(EXERCISE BRIEF): In the records below, find each line with "these" and copy it.
━━ EXCERPTED DATA
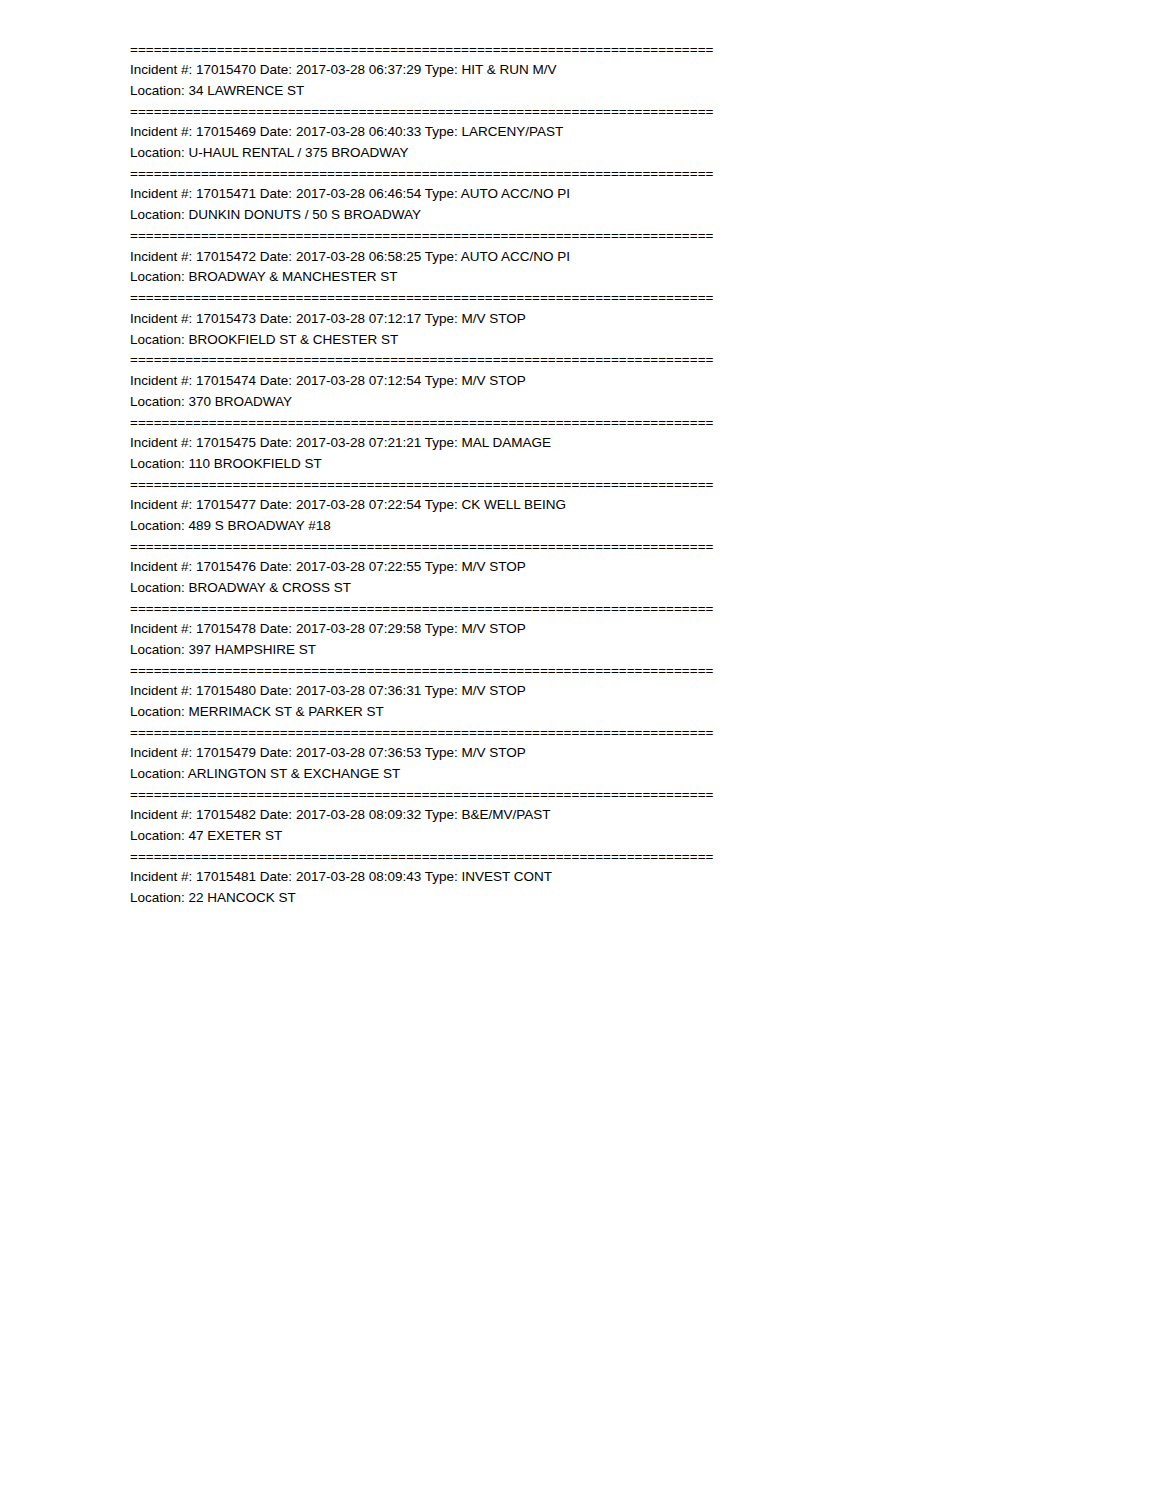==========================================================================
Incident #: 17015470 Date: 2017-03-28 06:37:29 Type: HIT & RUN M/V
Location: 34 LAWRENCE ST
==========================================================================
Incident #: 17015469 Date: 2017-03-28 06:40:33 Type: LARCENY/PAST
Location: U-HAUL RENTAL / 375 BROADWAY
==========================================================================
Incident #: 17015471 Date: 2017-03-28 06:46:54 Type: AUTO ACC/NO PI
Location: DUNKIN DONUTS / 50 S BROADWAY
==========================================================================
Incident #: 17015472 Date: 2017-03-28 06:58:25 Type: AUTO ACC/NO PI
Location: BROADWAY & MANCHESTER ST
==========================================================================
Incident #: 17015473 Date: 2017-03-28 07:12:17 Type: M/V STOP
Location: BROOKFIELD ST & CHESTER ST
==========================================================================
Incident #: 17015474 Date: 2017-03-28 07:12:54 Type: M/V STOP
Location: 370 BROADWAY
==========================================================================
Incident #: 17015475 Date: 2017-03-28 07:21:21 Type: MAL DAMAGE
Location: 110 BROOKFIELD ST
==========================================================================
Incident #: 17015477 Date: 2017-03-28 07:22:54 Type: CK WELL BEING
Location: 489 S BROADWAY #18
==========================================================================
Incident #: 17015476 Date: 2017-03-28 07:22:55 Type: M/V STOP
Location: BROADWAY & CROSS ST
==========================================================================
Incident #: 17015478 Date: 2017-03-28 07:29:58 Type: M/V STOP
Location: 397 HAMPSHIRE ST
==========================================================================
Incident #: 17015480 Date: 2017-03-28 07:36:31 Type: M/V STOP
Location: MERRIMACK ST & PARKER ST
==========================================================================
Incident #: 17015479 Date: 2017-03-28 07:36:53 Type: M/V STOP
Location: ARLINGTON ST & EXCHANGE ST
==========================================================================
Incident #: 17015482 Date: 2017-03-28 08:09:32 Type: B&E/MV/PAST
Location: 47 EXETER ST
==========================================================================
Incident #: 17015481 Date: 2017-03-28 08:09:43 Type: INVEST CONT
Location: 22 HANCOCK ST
━━━━
━━ EXCERPTED DATA
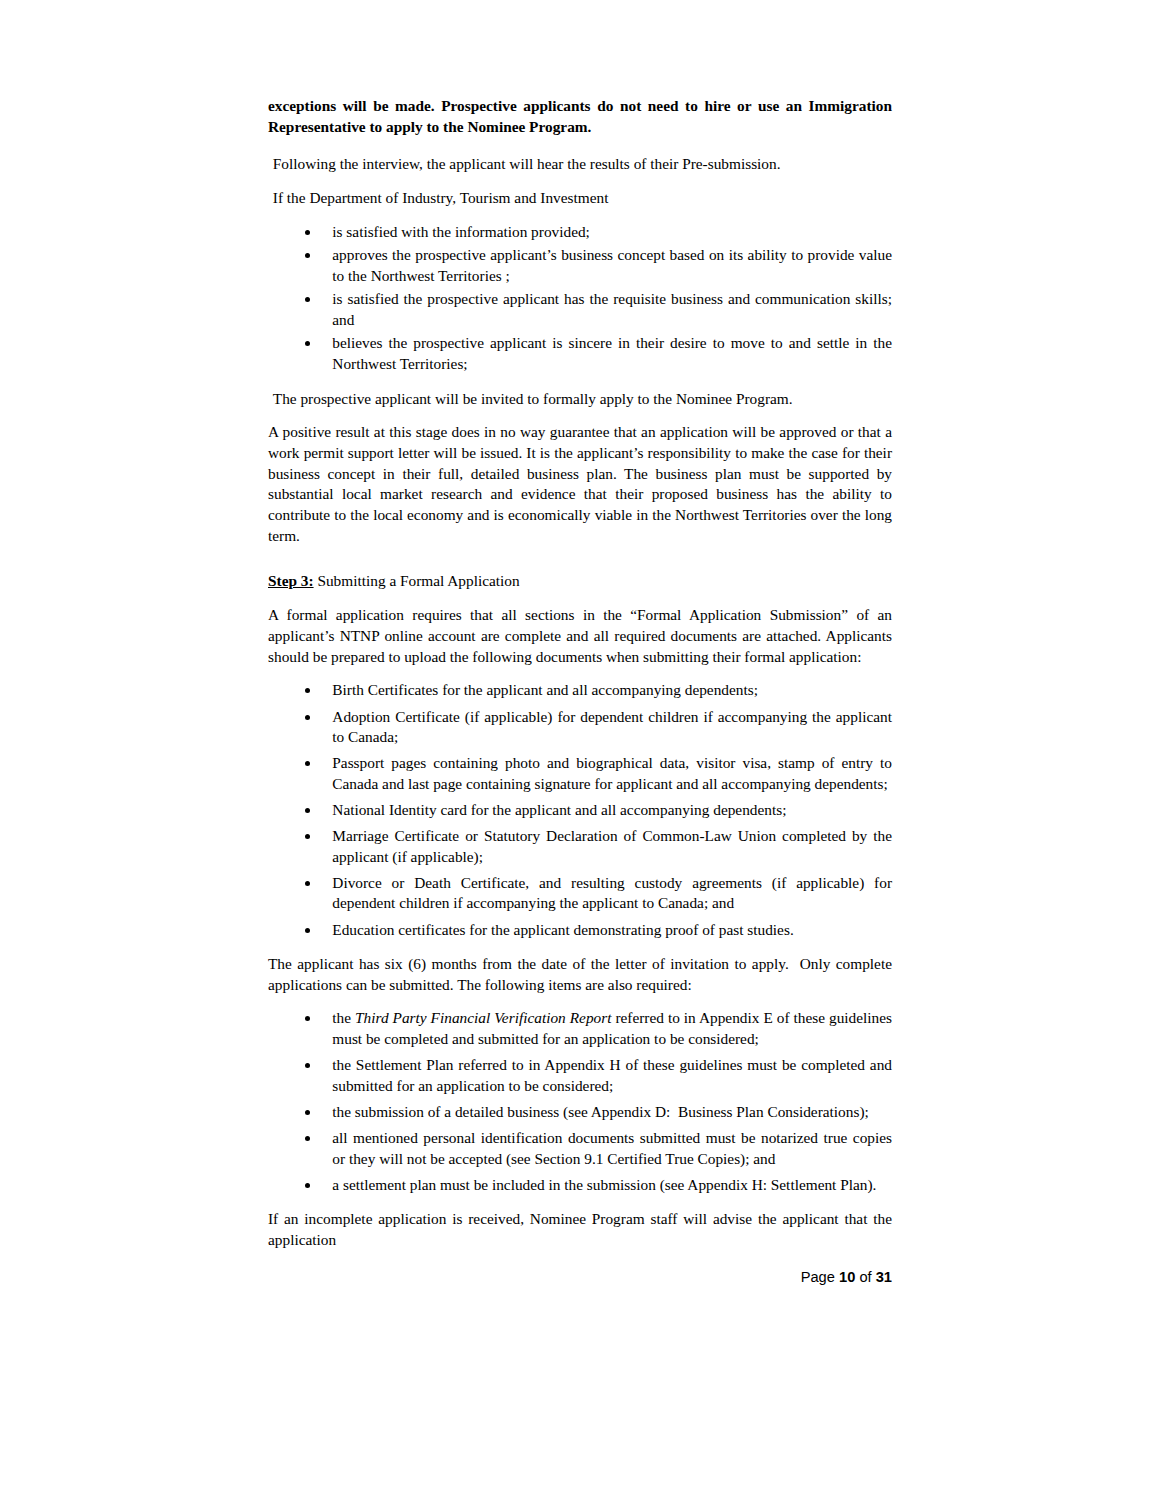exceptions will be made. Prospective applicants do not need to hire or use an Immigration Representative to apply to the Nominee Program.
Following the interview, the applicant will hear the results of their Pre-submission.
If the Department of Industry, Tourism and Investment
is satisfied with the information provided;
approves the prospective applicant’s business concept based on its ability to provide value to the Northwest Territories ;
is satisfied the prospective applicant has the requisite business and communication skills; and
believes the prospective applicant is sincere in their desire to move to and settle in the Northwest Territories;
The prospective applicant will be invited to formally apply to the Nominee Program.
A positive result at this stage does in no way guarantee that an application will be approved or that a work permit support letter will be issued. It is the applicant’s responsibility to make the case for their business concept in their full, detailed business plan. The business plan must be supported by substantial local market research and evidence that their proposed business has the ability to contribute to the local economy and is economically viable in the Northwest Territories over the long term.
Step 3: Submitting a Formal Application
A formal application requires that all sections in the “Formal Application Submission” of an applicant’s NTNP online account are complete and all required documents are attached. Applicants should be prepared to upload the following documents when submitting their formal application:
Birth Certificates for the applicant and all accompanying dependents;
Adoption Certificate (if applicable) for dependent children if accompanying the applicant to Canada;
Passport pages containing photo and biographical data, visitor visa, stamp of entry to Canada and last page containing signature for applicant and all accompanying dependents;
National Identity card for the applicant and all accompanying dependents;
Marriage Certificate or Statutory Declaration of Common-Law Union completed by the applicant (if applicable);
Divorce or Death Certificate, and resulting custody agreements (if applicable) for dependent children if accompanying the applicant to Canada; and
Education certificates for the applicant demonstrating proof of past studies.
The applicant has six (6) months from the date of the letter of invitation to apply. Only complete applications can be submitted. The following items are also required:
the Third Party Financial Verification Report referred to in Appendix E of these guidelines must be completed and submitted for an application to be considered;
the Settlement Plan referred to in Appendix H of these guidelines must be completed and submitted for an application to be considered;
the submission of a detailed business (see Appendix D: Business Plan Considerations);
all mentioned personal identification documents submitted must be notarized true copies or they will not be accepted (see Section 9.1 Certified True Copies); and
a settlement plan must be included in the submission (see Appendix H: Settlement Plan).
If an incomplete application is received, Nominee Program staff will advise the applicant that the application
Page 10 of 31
━━━━
(RESPONSE AREA):
the Third Party Financial Verification Report referred to in Appendix E of these guidelines must be completed and submitted for an application to be considered;
the Settlement Plan referred to in Appendix H of these guidelines must be completed and submitted for an application to be considered;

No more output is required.